Hundreds of pilgrims Saturday from India’s minority Sikh community crossed the international border with Pakistan without a visa for the first time in 72 years to pay homage to one of their holiest shrines.
The rare instance of cooperation to facilitate the religious journey comes amid a sharp deterioration in already tense ties between the nuclear-armed rival countries sparked by recent Indian actions in the disputed Kashmir region. Both India and Pakistan control portions of the Himalayan territory but claim it in its entirety.
Indian pilgrims, including senior politicians and officials, traveled through a newly established 4.1-kilometer cross-border corridor, featuring fenced-off sides and leading straight to the shrine in the Pakistani town of Kartarpur in Punjab province.
Known as the Gurdwara Darbar Sahib, the temple is believed to have been built on the site where the founder of Sikhism, Guru Nanak, spent last 18 years of his life before he died there in the 16th century.
Pakistani Prime Minister Imran Khan inaugurated the border corridor, just in time for the 550th anniversary of Guru Nanak’s birth on November 12.
“I congratulate you and I am happy to be with you today to see that for the first time people can now come from India [through the corridor] to pay the homage,” Khan told thousands of Sikh devotees inside the newly built sprawling complex around the temple.
The “historic” opening of the Kartarpur corridor, he said, is a testimony to Pakistan’s commitment to regional peace. “We believe the road to prosperity of the region and a bright future for our coming generation lies in peace,” the Pakistani leader asserted.
Khan went on to urge Indian Prime Minister Narendra Modi to work for a negotiated settlement to the Kashmir dispute so the two countries can jointly fight poverty and bring regional prosperity to their two nations.
“I asked Modi, ‘Why can’t we resolve this issue?’ What is happening in Kashmir is beyond territorial issue, it’s about human rights … They are being treated like animals. If PM Modi is listening to me, then I would say that peace prevails through justice. Give justice to the people of Kashmir,” he said.
Former Indian Sikh prime minister, Manmohan Singh, was among the first pilgrims to cross over into Pakistan to pay respect to the shrine.
“I hope India and Pakistan relations improve enormously as a result of this beginning. It is a big moment,” Singh told reporters.
Traditionally strained bilateral relations plunged to historic lows last August when New Delhi ended the special constitutional autonomy for Indian-administered Muslim-majority Kashmir region and bifurcated it into two union territories.
Indian authorities simultaneously imposed a security lockdown and a communications blackout, though it has since been partially eased.
Islamabad rejected the move as a violation of longstanding United Nations resolutions that describe Kashmir as a disputed territory. Pakistan also downgraded diplomatic ties with India.
The territorial dispute has sparked two of the three wars the neighbors have fought since gaining independence from Britain in 1947.
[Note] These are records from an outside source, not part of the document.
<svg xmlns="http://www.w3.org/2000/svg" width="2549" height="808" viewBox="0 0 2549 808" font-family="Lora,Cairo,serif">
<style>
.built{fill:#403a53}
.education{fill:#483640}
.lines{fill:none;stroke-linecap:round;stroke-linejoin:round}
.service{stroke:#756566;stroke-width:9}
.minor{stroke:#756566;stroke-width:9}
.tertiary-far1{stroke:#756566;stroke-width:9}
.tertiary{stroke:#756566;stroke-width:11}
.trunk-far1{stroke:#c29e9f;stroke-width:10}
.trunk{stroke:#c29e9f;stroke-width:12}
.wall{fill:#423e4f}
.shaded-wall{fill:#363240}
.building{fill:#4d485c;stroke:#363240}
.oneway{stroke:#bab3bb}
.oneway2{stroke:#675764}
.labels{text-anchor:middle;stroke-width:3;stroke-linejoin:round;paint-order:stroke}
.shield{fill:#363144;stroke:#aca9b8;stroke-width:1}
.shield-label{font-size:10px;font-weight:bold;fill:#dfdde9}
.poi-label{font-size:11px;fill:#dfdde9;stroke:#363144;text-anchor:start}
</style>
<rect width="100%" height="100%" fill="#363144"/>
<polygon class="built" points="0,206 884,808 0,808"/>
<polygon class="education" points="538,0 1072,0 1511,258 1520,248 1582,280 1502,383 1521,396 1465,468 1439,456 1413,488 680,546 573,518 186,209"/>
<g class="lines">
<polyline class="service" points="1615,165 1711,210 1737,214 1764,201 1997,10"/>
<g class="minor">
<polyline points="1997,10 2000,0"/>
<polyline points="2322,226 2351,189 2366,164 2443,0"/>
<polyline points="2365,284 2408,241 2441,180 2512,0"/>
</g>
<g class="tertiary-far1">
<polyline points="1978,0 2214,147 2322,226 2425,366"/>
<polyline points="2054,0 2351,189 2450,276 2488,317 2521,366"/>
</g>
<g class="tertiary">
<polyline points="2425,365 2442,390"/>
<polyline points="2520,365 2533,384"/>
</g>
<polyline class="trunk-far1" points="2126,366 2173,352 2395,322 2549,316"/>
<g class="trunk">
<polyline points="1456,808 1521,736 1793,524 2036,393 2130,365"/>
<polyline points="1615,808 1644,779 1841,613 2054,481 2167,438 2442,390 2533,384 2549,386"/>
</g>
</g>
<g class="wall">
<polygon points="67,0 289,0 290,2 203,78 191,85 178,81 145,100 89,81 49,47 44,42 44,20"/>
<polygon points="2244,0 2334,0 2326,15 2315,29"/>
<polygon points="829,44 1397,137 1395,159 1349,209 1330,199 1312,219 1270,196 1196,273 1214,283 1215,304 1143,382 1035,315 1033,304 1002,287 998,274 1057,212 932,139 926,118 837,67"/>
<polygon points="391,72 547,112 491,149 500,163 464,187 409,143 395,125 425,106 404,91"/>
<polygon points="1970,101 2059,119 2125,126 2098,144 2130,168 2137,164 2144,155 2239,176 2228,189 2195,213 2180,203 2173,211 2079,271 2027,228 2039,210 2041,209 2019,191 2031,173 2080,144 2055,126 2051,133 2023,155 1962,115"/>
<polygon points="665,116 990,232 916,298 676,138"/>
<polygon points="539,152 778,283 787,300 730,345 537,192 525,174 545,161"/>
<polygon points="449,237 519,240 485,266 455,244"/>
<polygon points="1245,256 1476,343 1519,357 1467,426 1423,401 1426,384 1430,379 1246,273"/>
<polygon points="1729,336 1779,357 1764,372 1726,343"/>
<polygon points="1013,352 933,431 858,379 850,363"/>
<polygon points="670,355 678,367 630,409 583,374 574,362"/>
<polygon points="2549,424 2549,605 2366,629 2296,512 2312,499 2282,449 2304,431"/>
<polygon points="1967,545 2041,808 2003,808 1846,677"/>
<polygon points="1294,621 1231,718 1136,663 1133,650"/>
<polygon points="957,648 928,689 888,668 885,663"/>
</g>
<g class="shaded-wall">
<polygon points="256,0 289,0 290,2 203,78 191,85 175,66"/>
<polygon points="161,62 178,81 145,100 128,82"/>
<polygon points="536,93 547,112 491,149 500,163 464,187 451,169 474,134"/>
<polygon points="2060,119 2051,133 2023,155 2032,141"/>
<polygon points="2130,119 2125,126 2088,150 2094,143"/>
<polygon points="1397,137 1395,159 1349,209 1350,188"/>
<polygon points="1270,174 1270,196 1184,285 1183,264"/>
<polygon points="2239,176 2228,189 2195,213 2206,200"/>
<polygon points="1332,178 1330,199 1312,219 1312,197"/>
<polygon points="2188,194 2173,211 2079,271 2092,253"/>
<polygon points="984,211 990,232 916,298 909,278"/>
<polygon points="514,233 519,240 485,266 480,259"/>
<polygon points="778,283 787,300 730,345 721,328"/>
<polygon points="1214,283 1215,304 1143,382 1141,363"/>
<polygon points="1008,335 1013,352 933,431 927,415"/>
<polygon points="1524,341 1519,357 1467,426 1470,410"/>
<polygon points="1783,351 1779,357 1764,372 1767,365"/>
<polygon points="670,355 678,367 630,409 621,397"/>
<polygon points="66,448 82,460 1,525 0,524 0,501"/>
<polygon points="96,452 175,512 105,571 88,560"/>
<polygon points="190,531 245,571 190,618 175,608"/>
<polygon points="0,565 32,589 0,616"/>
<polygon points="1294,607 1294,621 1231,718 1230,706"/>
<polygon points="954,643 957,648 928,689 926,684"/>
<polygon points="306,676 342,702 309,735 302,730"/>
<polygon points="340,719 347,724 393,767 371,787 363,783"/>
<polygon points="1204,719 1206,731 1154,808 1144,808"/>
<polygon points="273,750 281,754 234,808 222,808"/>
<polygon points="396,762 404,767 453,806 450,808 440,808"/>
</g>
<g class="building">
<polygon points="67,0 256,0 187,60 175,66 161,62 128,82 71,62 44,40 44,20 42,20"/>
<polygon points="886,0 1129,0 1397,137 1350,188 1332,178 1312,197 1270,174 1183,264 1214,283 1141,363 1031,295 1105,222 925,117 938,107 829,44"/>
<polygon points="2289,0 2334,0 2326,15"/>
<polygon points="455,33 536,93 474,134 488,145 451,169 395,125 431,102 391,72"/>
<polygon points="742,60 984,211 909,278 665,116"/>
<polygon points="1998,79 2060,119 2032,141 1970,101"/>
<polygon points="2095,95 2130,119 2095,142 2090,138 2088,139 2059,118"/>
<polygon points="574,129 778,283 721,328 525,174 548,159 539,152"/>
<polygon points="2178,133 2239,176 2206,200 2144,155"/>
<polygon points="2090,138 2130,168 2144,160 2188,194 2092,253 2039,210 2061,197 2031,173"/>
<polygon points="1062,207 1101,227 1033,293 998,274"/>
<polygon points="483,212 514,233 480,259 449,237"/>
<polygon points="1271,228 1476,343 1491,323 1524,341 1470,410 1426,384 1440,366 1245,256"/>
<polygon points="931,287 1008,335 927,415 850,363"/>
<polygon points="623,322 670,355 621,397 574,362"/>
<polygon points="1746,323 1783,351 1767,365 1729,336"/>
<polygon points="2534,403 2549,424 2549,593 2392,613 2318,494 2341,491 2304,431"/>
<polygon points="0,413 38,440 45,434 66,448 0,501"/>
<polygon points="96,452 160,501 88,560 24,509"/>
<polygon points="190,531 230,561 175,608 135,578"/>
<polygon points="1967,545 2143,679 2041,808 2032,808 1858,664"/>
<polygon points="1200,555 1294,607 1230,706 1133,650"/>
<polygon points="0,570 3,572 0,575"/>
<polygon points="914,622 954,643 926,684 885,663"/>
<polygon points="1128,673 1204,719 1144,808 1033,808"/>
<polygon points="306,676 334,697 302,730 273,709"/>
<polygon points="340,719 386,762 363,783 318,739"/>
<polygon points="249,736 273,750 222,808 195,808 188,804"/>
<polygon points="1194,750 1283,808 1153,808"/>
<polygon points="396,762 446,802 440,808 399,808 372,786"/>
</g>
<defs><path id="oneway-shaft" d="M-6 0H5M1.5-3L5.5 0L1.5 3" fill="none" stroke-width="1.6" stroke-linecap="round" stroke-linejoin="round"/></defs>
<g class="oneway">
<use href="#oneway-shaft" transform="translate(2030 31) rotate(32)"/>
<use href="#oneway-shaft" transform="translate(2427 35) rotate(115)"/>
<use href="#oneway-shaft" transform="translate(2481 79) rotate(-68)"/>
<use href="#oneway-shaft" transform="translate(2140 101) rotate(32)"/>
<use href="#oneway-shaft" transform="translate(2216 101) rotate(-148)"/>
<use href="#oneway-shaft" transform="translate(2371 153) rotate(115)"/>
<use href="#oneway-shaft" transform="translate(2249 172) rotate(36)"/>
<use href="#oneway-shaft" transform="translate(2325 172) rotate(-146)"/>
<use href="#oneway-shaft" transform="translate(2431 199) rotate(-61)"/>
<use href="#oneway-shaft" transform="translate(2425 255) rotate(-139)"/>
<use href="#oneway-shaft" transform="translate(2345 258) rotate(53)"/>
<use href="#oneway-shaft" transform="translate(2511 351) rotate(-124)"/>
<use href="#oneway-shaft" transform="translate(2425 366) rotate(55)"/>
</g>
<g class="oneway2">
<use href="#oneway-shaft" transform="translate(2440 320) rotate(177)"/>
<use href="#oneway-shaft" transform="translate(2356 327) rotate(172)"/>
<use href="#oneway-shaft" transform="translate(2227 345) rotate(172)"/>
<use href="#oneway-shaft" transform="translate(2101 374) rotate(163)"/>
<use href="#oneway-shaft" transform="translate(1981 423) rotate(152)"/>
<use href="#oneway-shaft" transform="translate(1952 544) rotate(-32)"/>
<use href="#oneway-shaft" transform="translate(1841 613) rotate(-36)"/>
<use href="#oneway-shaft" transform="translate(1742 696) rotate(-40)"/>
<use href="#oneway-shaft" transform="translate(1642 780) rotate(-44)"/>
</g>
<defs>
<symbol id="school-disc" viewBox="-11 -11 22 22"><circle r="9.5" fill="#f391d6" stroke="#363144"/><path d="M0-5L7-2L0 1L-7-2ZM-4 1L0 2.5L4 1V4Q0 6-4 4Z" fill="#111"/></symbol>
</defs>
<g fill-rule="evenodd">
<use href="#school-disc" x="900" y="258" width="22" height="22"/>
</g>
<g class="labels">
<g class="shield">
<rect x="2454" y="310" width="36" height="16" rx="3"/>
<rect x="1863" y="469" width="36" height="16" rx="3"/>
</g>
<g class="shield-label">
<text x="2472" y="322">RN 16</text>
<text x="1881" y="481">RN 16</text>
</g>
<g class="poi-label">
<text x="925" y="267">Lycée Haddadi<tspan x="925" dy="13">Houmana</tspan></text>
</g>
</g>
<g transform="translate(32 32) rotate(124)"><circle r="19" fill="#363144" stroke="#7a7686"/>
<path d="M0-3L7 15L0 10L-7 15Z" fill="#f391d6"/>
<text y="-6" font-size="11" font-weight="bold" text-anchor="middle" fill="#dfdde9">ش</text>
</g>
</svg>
The minority Sikh community in India has demanded access to the shrine for decades. But bilateral tensions blocked progress until last year when Pakistan itself offered to open the Kartarpur crossing.
A large number of devotees from countries such as Canada, Australia and Britain also come to Kartarpur through regular entry points and airports in Pakistan to attend the event. Foreign diplomats based in Islamabad also were flown to Kartarpur to witness the inaugural ceremony.
Saturday was the first time since 1947 — when British India was divided into the two separate states of India and Pakistan — that Indian Sikh devotees were able to cross the border and undertake a visa-free visit to the shrine.
Until now, pilgrims had to go through a drawn-out visa process, often hampered by mutual tensions, and undertake a long journey through Pakistan to reach the temple.
Earlier in the morning, Prime Minister Modi, while inaugurating his side of the corridor, flagged off hundreds of pilgrims from the Indian border city of Gurdaspur.
The United States welcomed the opening of the Kartarpur border crossing as an “impressive project” and congratulated both India and Pakistan on this initiative.
“We see this as a positive example of neighbors working together for mutual benefit. The newly opened corridor is a step toward promoting greater religious freedom,” State Department spokesperson Morgan Ortagus noted in a video message she released via Twitter.
The border corridor, under a bilateral pact, would give year-round visa-free access to about 5,000 Indian Sikhs each day to the temple, arriving in the morning and returning in the evening.
Pakistan has constructed a road and a bridge over the Ravi River, along with dozens of fully equipped immigration reception centers for pilgrims. Officials said the dining area near the shrine can host more than 2,500 pilgrims simultaneously, where they will be served free food during Guru Nanak’s birth celebrations.
Pakistani officials say the massive construction effort has turned the temple into the world’s largest Sikh Gurdwara complex. Already built, or under construction, are a new courtyard, dormitories, locker rooms, a library, a museum, and an embankment to protect the shrine from floods — all in consultation with experts from the Sikh community, the officials noted.